__Your objective__. The line that contains "T43, priority: P1 -> P2" marks the start. Please set it down, with every later line of the data, exactly and without pictures.

__Task data__.

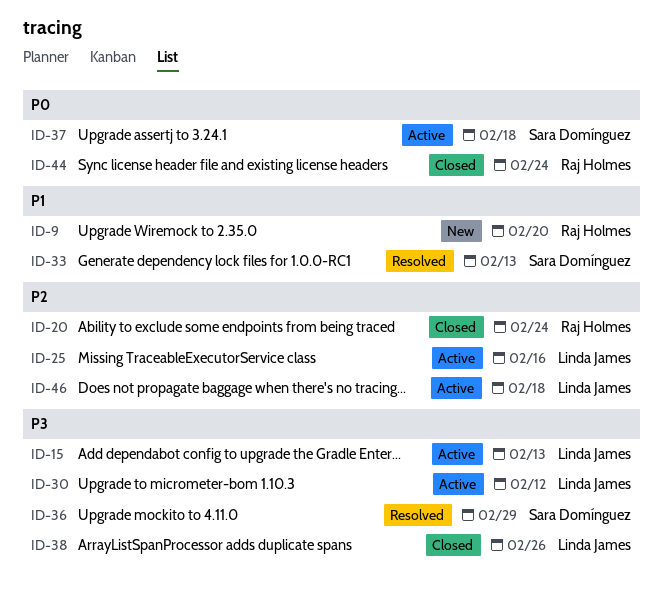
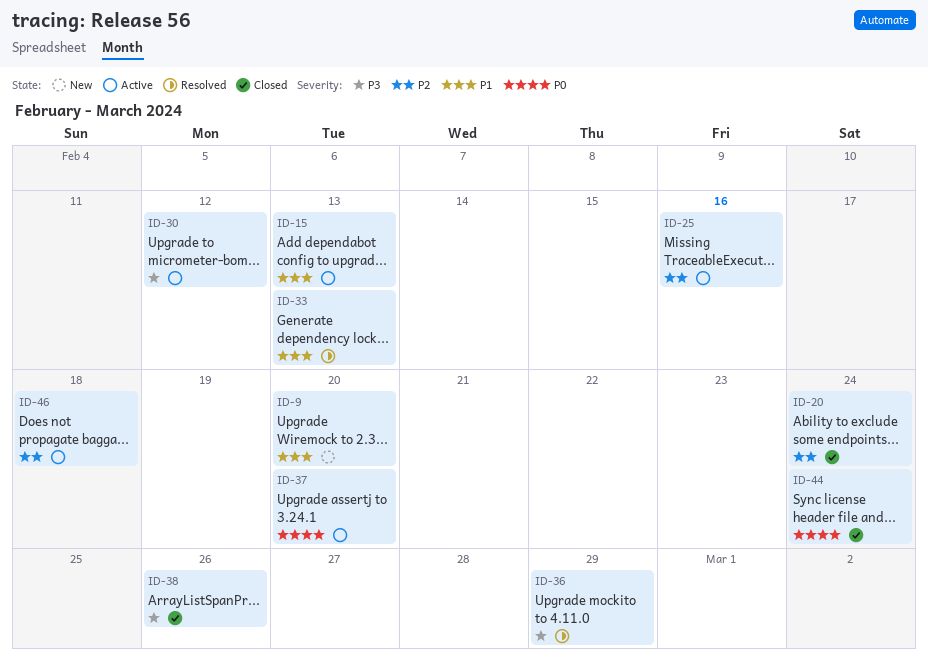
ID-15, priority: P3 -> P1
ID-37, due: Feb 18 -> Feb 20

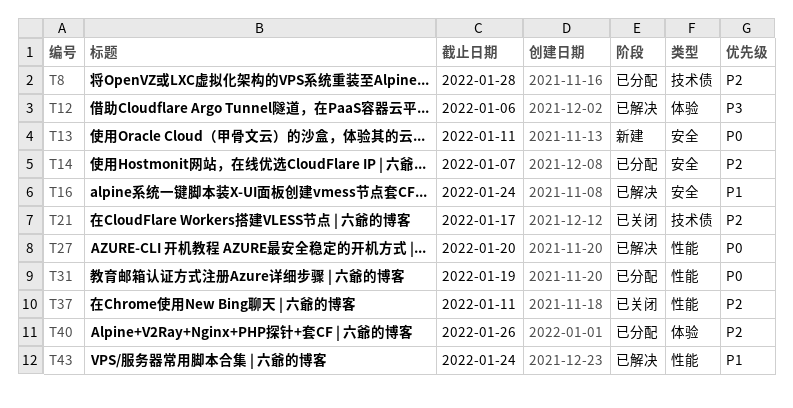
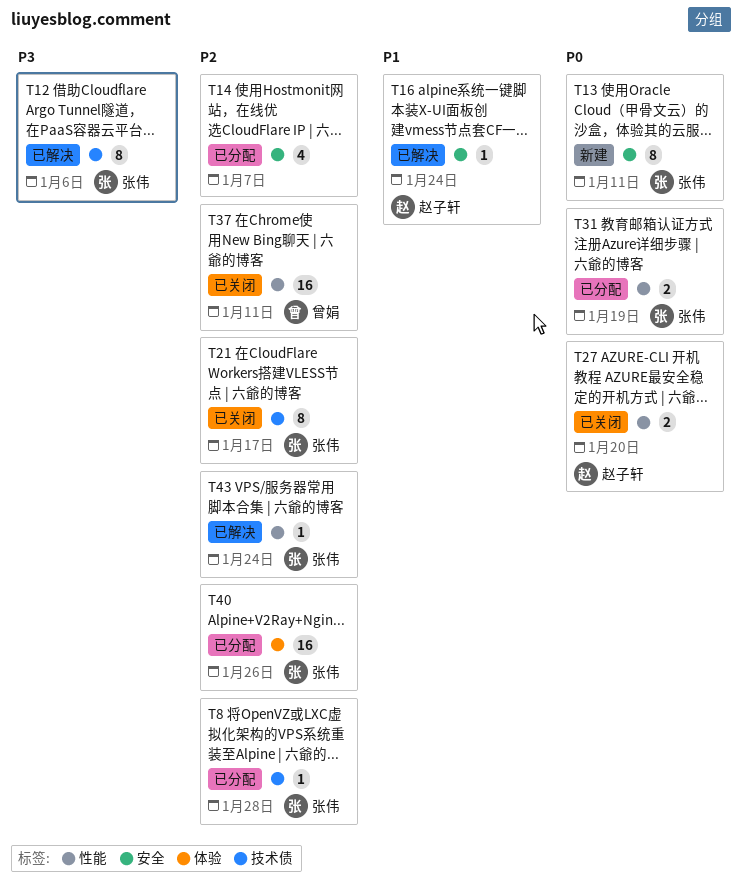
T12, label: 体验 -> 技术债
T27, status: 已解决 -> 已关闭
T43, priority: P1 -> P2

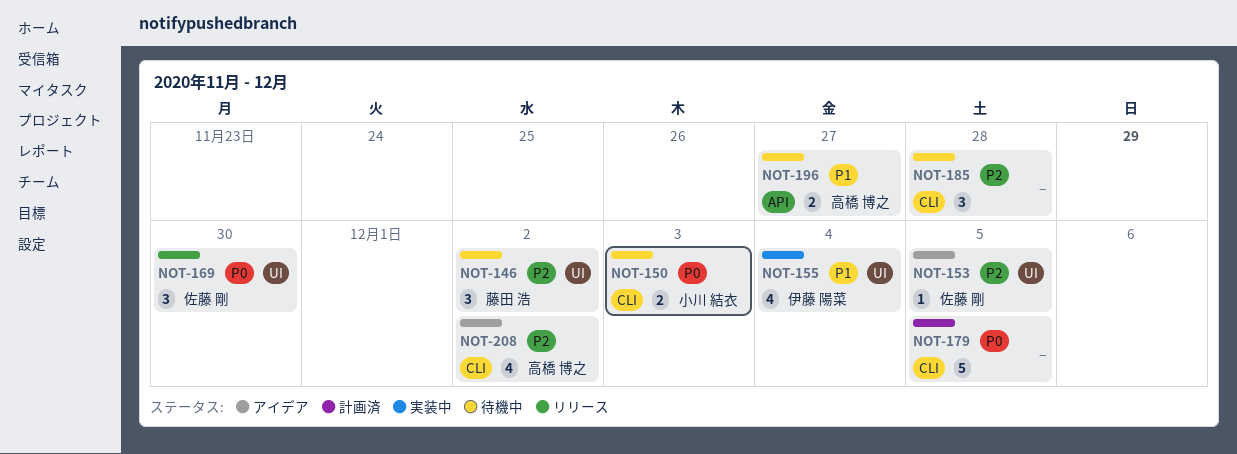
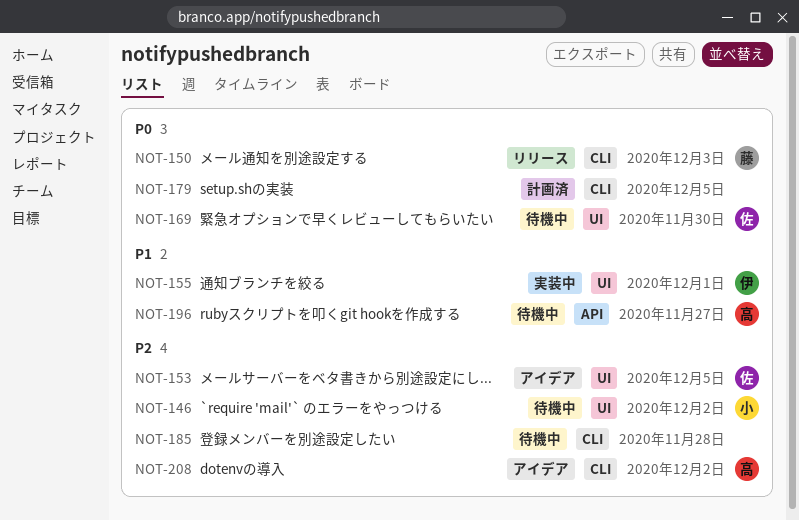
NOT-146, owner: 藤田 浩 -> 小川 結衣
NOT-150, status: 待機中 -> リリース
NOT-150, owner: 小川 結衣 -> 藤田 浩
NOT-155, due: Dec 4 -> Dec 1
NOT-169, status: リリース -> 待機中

__Response for this exercise__.
T43, priority: P1 -> P2

NOT-146, owner: 藤田 浩 -> 小川 結衣
NOT-150, status: 待機中 -> リリース
NOT-150, owner: 小川 結衣 -> 藤田 浩
NOT-155, due: Dec 4 -> Dec 1
NOT-169, status: リリース -> 待機中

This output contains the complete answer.